In this last group of 4 studies we have seen :
This chapter is a pivotal point in the history of the early church. There is a sense where it breaks the church free from the Mosaic Law, allowing salvation to be by faith alone, and not by having to conform to certain rules first.
For all Christians this is vitally important. We are not saved and accepted by God because we do good things, but because we believe in Jesus' work on the Cross and his lordship over our lives as a result. After that comes the life change enabled by the Spirit of God who is imparted on believing. Works then come out of this life change.
1. When there is a dispute over doctrine refer it to leaders
2. God's heart is for all people groups
3. Salvation comes through faith in Christ
4. Salvation is not earned by doing good things
5. Good things flow after salvation comes
6. It is important to communicate truth well
7. When upset is caused, it is important to bring peace.
Thank the Lord for the wonder of your salvation, that relies entirely on what Jesus has done for you and not on what you can achieve.
Ask the Lord to let the wonder of this touch you afresh that His love in you may be released afresh and that out of that may come the motivation to serve Him.
SECTION SUMMARY - Acts 9 to 15
This part of the history of the Church shown in Acts falls into the following phases:
1. Saul Established (Ch.9)
2. Peter goes to the Gentiles (Ch.10)
3. Interlude (Ch.11 & 12)
4. Paul's First Missionary Journey (Ch.13 & 14)

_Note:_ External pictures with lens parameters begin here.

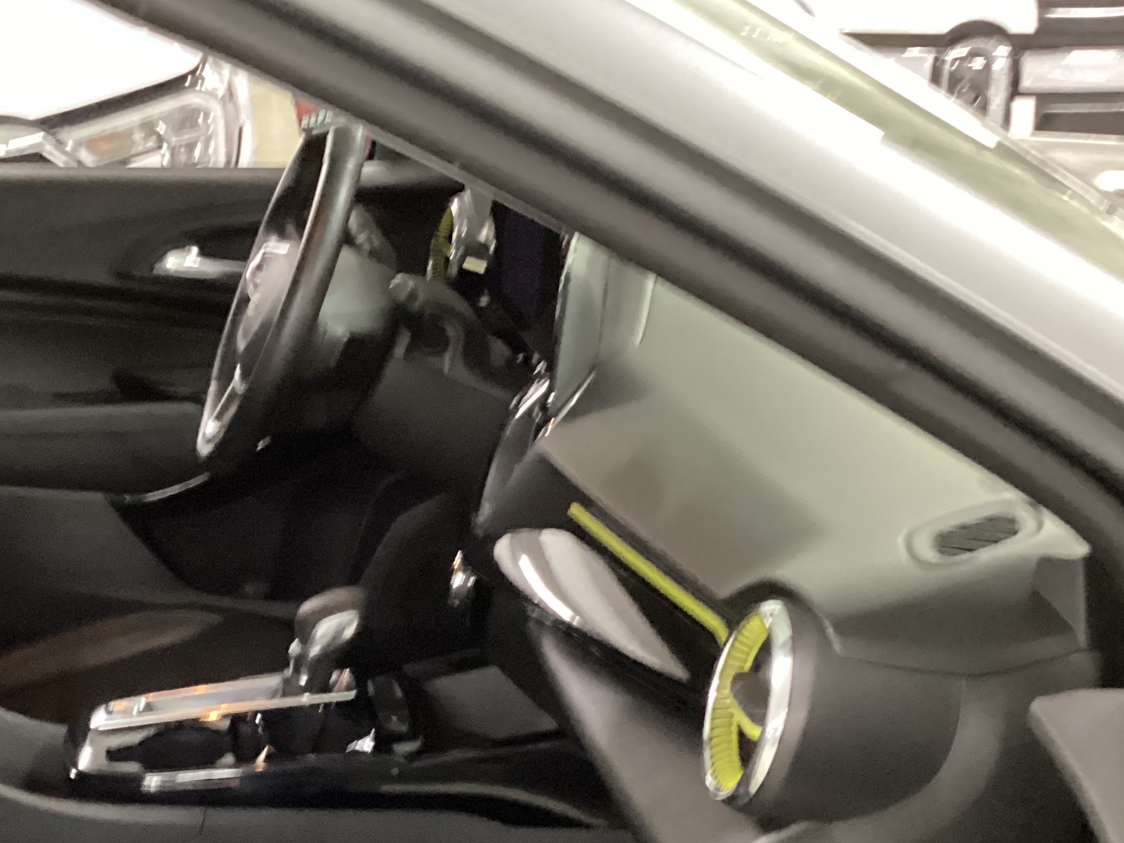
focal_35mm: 59
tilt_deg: -27.3
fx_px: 1916
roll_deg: +2.8
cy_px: 782
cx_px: 216
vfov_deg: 24.0
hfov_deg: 31.8
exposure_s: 1/17
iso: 640
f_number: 2.4
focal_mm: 3.3
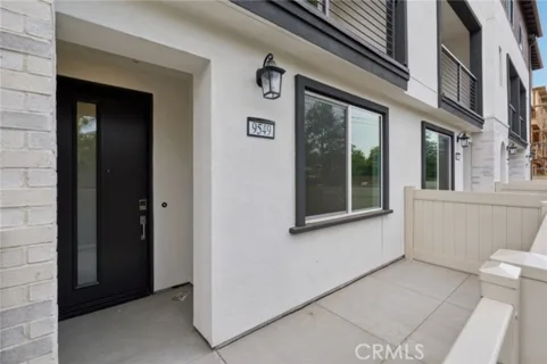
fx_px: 251
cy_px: 182
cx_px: 274
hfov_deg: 95.0
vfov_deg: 72.0
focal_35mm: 16
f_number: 8
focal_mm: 16.5
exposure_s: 1/320
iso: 125
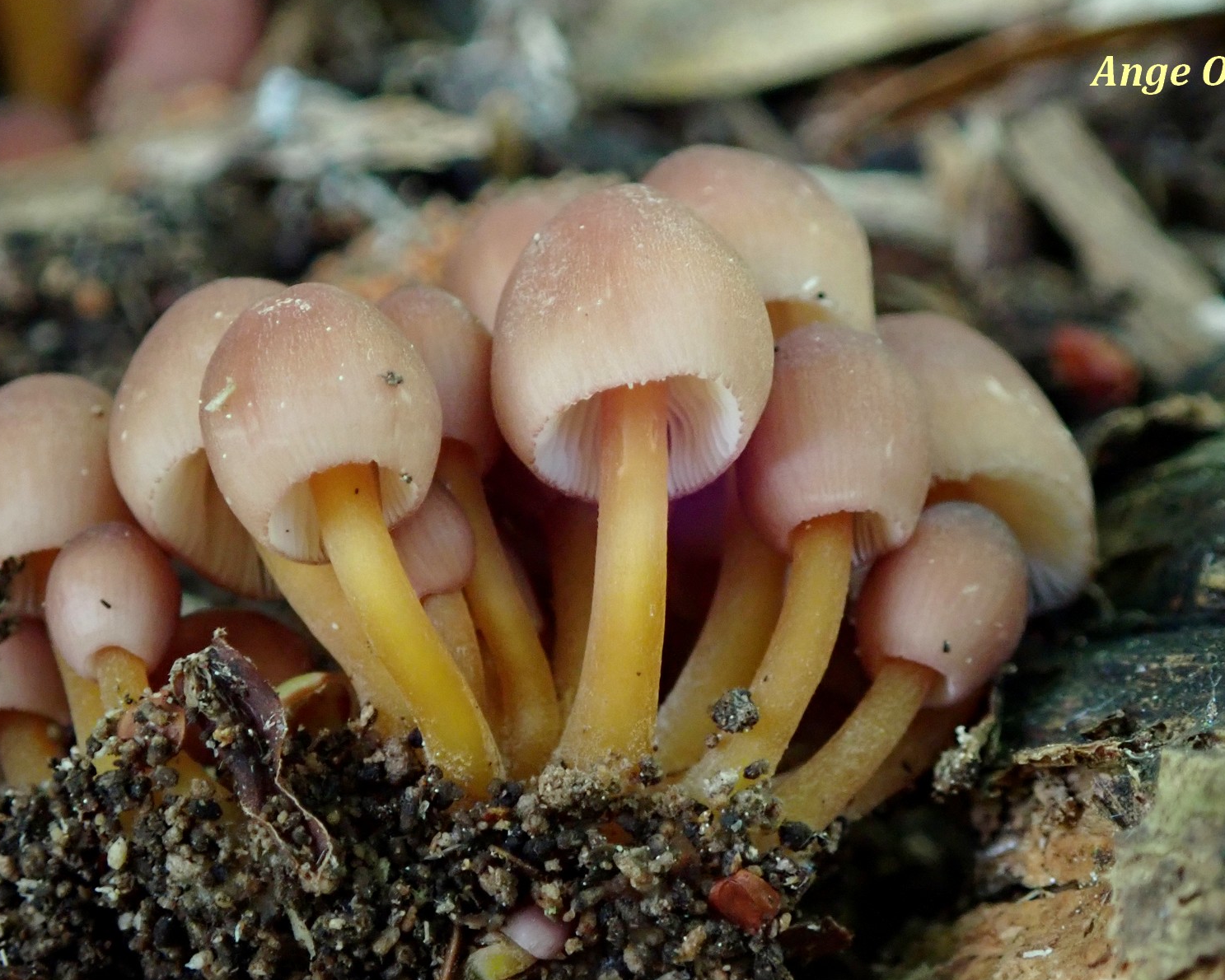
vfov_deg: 14.7
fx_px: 3807
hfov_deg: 18.3
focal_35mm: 105
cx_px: 650
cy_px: 488
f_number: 4.9
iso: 800
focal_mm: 18
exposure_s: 1/40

5. Deciding Doctrine in Jerusalem (Ch.15)
As we conclude our studies in this part of Acts we should perhaps note the following things:
1. The Presence of God
Again and again in the history of the early church, it is God breaking through who brings change to circumstances. Paul being saved was a sovereign act of God. The Spirit falling on the Gentiles in Cornelius's home was a sovereign act of God. Healings at the hands of Peter were acts of God. Peter being released from prison was an act of God. Paul & Barnabus being sent out was an act of God. The signs and wonders done through their ministry were acts of God. Thousands of people being born again and the church being formed was an act of God. This book is all about the “Acts of God”. Is it so in the church today? Can we say that we can clearly see things happening today because it is the Lord moving?
2. Responding Disciples
The other side of the coin is the response of Jesus' followers. Saul encounters God alone but it is through Ananias' obedience that the Lord commissions him. Cornelius & Peter have visions and respond, and as a result the Spirit is poured out on Gentiles. The Spirit tells Paul & Barnabus to go, but it is their obedience that opens the way for the church to be expanded across Asia Minor .

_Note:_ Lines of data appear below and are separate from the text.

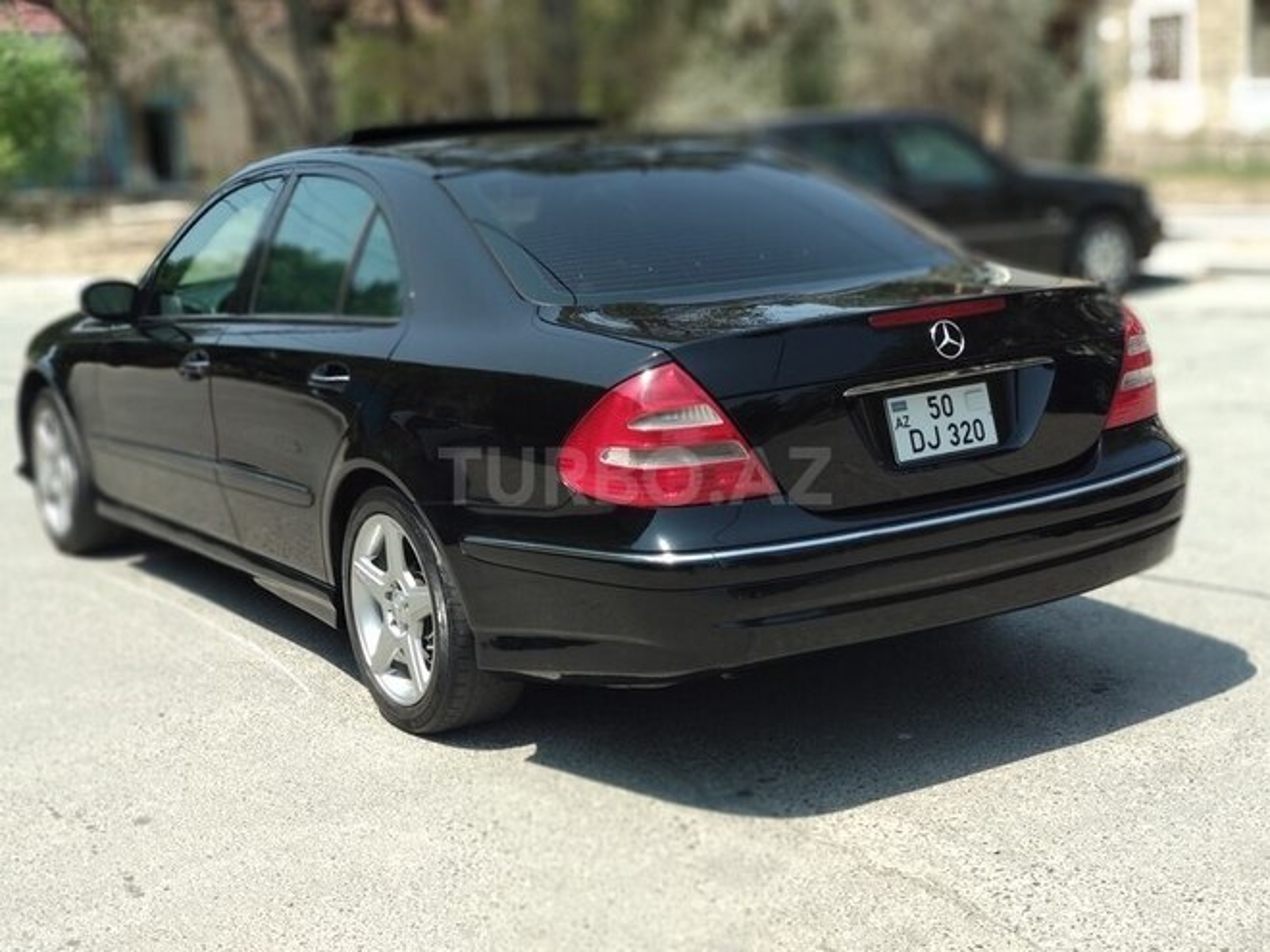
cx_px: 635
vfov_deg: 28.0
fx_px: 1908
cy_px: 476
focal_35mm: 52
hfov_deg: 36.8
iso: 100
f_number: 2.6
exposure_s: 1/382
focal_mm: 5.99
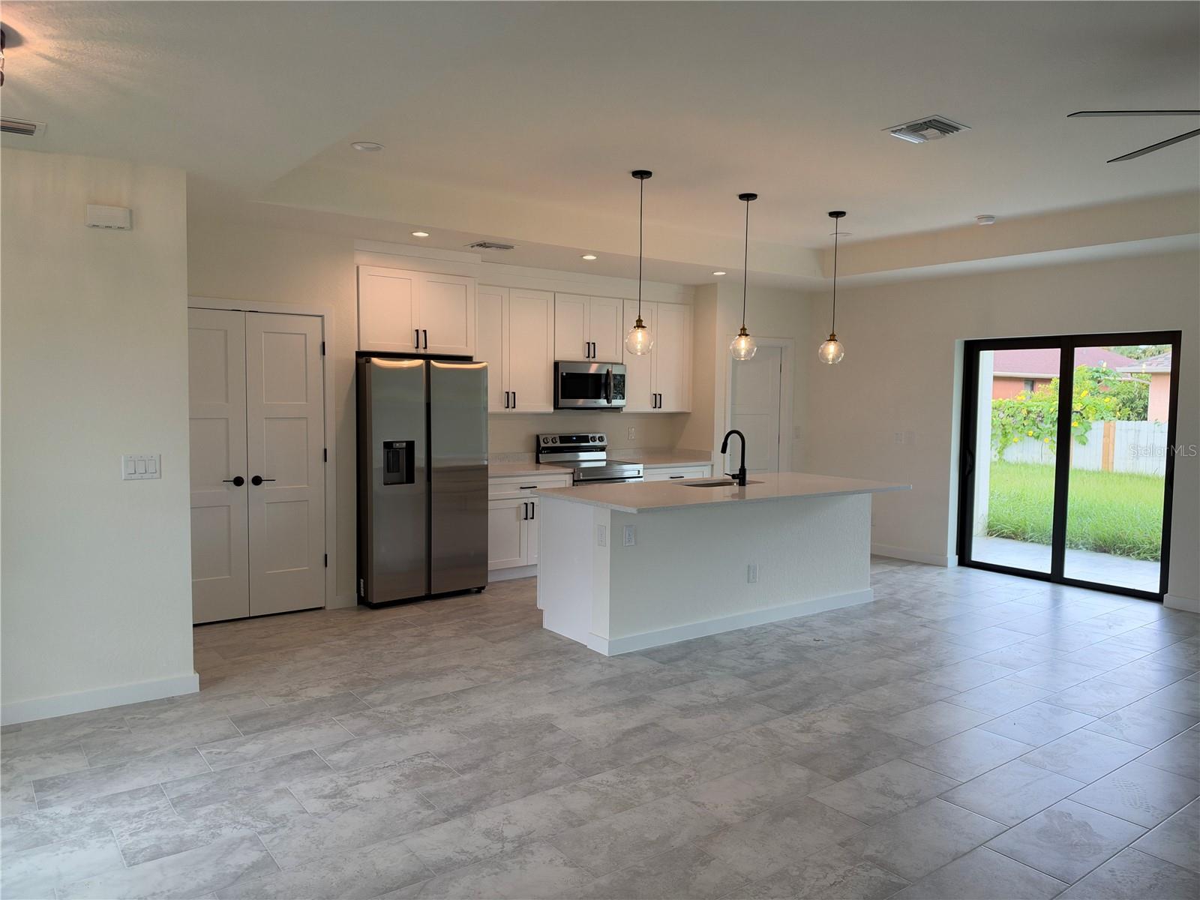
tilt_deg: -3.3
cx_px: 600
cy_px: 450
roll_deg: -1.0
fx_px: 832
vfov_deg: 56.8
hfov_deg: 71.6
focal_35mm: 24
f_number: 1.8
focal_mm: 6.93
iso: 100
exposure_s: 1/191
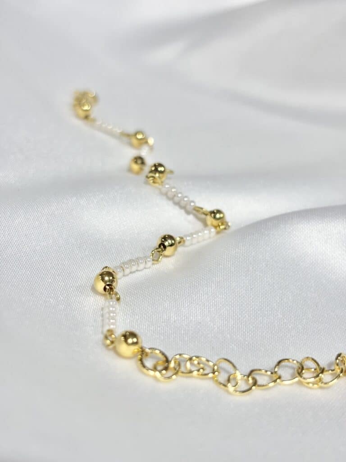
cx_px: 173
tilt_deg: -25.6
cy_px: 231
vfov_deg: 36.8
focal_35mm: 52
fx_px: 693
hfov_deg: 28.0
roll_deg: +3.5
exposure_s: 1/337
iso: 32
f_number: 1.6
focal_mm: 5.96
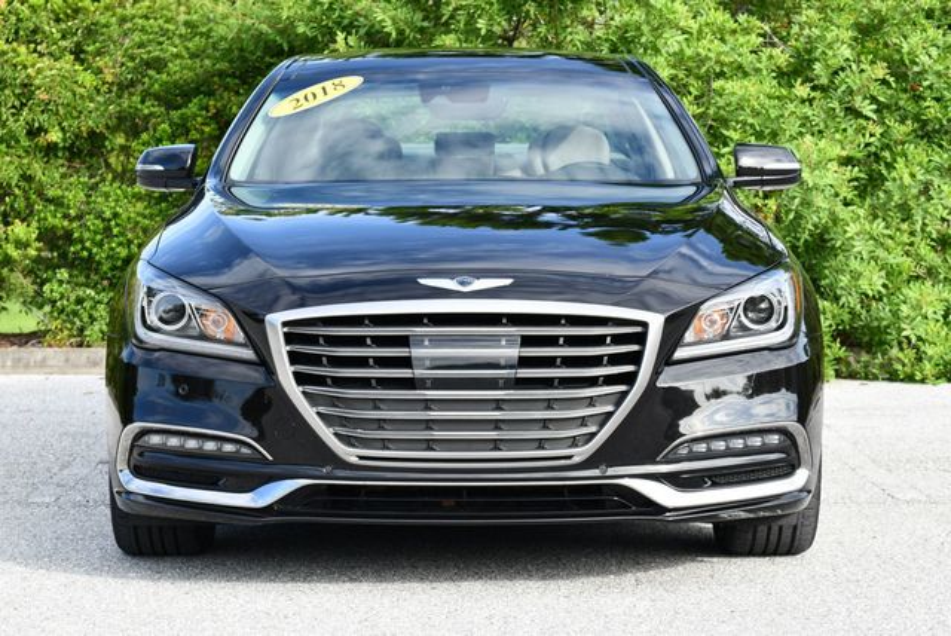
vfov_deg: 14.9
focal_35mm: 92
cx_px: 476
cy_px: 318
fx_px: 2432
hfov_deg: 22.1
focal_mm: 46
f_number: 6.3
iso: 200
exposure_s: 1/250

The point to be made is simply that the Lord looks for those who will respond to His leading. Amazing things happened because these people responded to God's leading. Are we today a people who respond to the Lord's leading so that He can continue to move through us? Do we need to recommit ourselves to this obedience?
3. A Triumphant Partnership
Yes, the book of Acts is a record of the partnership between God and man. The Lord leading, men responding, and God blessing. Opposition came, the enemy sought to counter-attack, but the partnership won through and the church expanded. Again and again there were setbacks but the grace, wisdom and power of God through His men kept the church expanding. Will it be so today - through us? Do we need to recommit ourselves to this sort of growth?